++++ DOCUMENT EXCERPT ++++

# ML-Ready Data

In this tutorial, we will go over some of the basics to create dataloaders.

![](../assets/ml_ready_data.png)

In [1]:
import autoroot
import os
import xarray as xr
import matplotlib.pyplot as plt
from xrpatcher import XRDAPatcher
from torch.utils.data import Dataset, DataLoader, ConcatDataset
import numpy as np
import itertools
from dotenv import load_dotenv
from rs_tools._src.utils.io import get_list_filenames


xr.set_options(
    keep_attrs=True, 
    display_expand_data=False, 
    display_expand_coords=False, 
    display_expand_data_vars=False, 
    display_expand_indexes=False
)
np.set_printoptions(threshold=10, edgeitems=2)


save_dir = os.getenv("ITI_DATA_SAVEDIR")

  within=pd.to_timedelta(config["nearesttime"].get("within", "1H")),
  within=pd.to_timedelta(config["nearesttime"].get("within", "1H")),


## ML-Ready Datasets


In [2]:
list_of_files = get_list_filenames(f"{save_dir}/aqua/analysis", ".nc")
len(list_of_files)

96

In [3]:
ds = xr.open_dataset(list_of_files[0], engine="netcdf4")
ds

***

## PyTorch Integration

In [4]:
from rs_tools._src.datamodule.utils import load_nc_file

We will create a very simple demo dataloader

In [5]:
from torch.utils.data import Dataset, DataLoader
from typing import Optional, Callable, List

class NCDataReader(Dataset):
    def __init__(self, data_filenames: List[str], transforms: Optional[Callable]=None):
        self.data_filenames = data_filenames
        self.transforms = transforms

    def __getitem__(self, ind) -> np.ndarray:
        nc_path = self.data_filenames[ind]
        x = load_nc_file(nc_path)
        if self.transforms is not None:
            x = self.transforms(x)
        return x

    def __len__(self):
        return len(self.data_filenames)

In [6]:
list_of_files = get_list_filenames(f"{save_dir}/msg/analysis", ".nc")
len(list_of_files)

36

In [7]:
# initialize a simple dataset objective
ds = NCDataReader(list_of_files[:10])

# initialize the dataloader
dl = DataLoader(ds, batch_size=8)

# do one iteration
out = next(iter(dl))

# list out the available keys
list(out.keys())

In [10]:
out["data"].shape, out["coords"].shape

(torch.Size([8, 11, 32, 32]), torch.Size([8, 2, 32, 32]))

## Transformations / Editors

We can also use custom transformations within the dataset (just like standard PyTorch) to transform our dataset.

For example, let's say we want to do some coordinate normalization transformation and we also want to stack all dictionary elements to a tensor.
We can use the native transformations that are available from the ITI library.

In [11]:
from rs_tools._src.datamodule.editor import StackDictEditor, CoordNormEditor
from toolz import compose_left

In [12]:
transforms = compose_left(
    CoordNormEditor(), 
    StackDictEditor(),
)

The only extra piece we added was a way to compose these transforms so that they are applied sequentially. 
**Note**: this is equivalent to the `torchvision.transforms.Compose` function.

In [13]:
# initialize dataset with transforms
ds = NCDataReader(list_of_files[:10], transforms=transforms)

# initialize dataloader
dl = DataLoader(ds, batch_size=8)

# do one iteration
out = next(iter(dl))

# inspect a batch
out.shape

torch.Size([8, 14, 32, 32])

In the future, we will have demonstrations for how one can include arbitrary transformations from other libraries like the [`Torchvision`](https://pytorch.org/vision/stable/index.html) transformations and the [`albumentations`](https://albumentations.ai/) library.

++++ ITEMS ++++

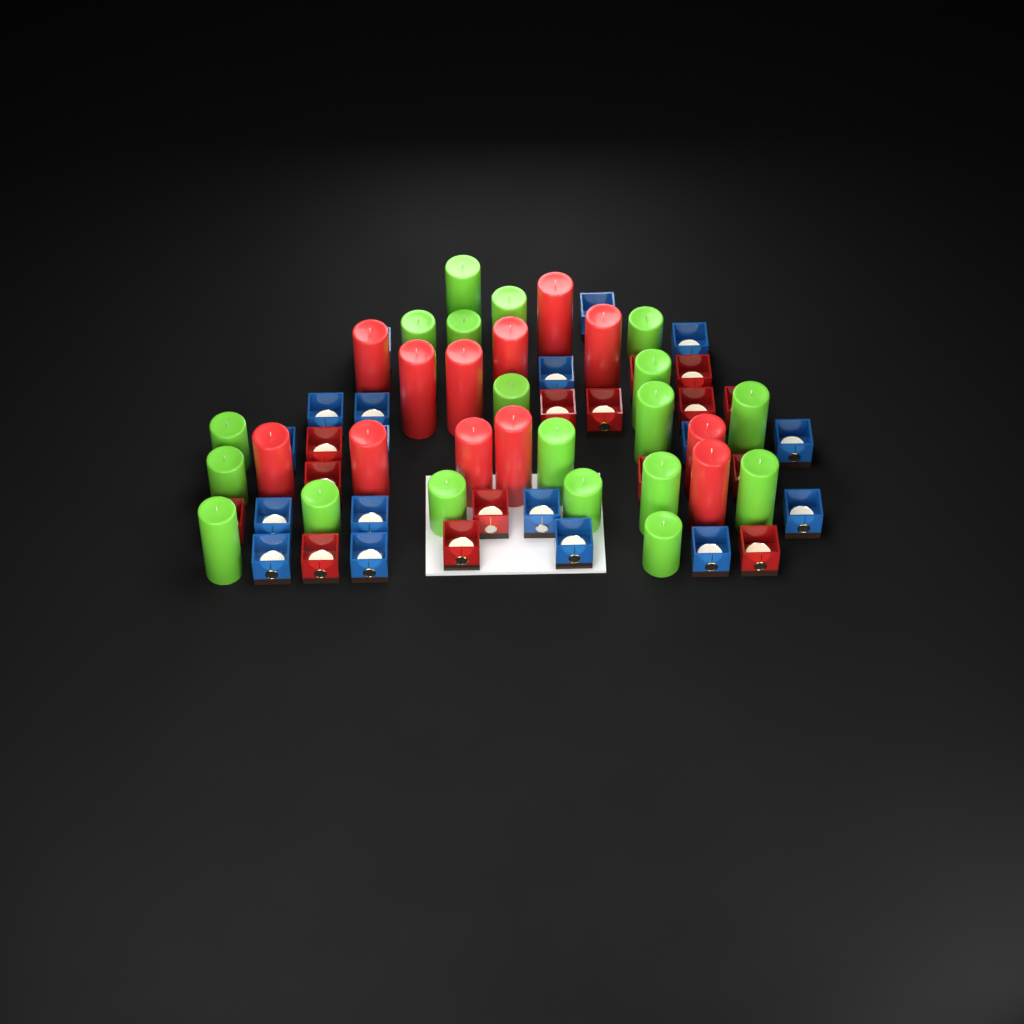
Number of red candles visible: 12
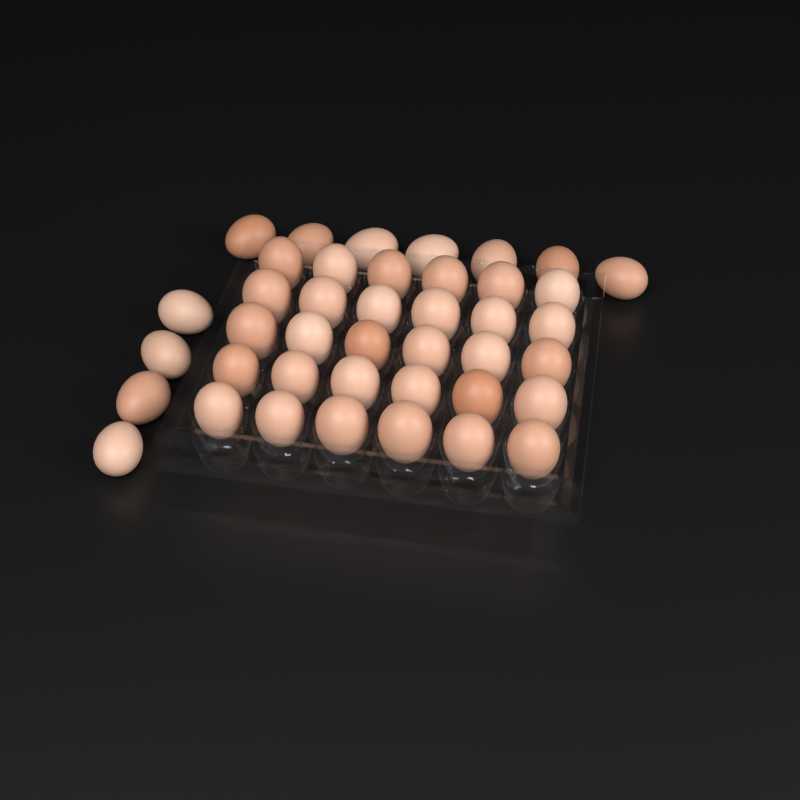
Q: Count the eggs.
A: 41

++++
++++ ITEMS ++++

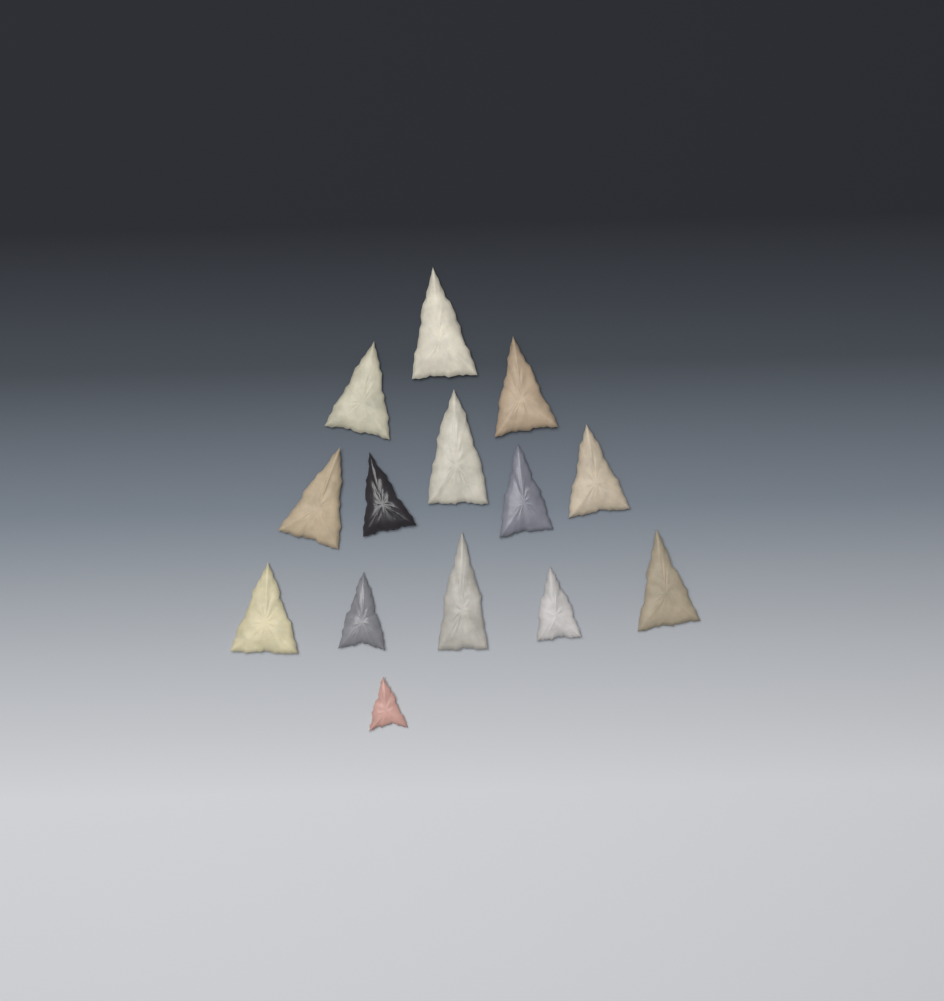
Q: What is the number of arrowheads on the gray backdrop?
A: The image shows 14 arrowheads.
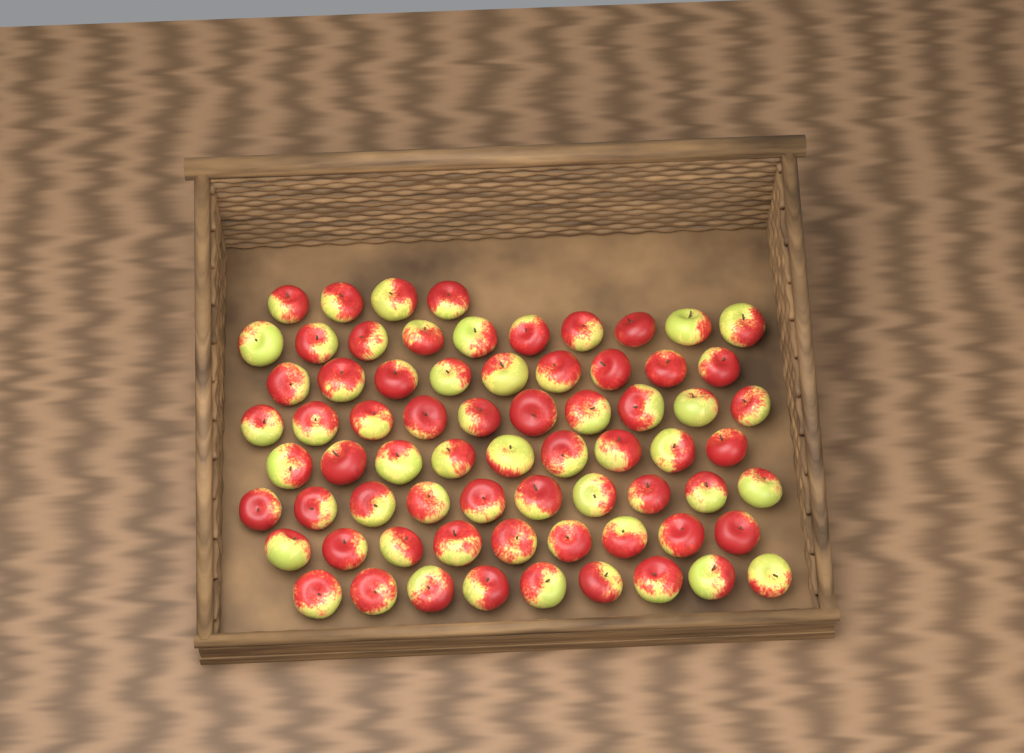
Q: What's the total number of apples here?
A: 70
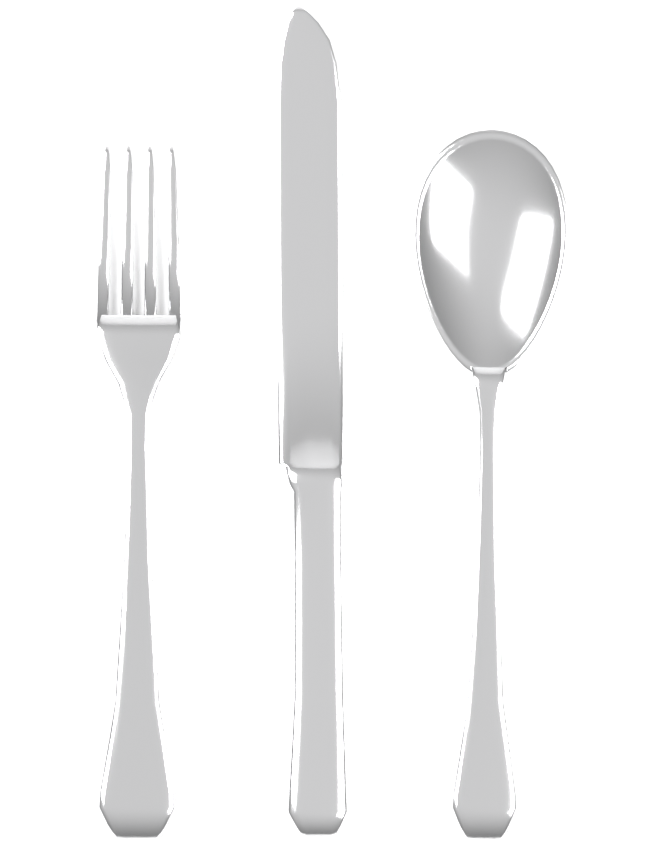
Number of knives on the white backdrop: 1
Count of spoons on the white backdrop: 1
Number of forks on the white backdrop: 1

++++

#### [REQUIREMENTS]
• A. In the ML-ready data tutorial, which function is the composition of transforms said to be equivalent to?
• B. Copy the stretch of the ML-ready data tutorial from "We can also" through "the ITI library.", renaming "ITI library" to "rs_tools library".

#### [SOLUTIONS TO THE PROBLEMS]
• A. The `torchvision.transforms.Compose` function.

• B.
We can also use custom transformations within the dataset (just like standard PyTorch) to transform our dataset.

For example, let's say we want to do some coordinate normalization transformation and we also want to stack all dictionary elements to a tensor.
We can use the native transformations that are available from the rs_tools library.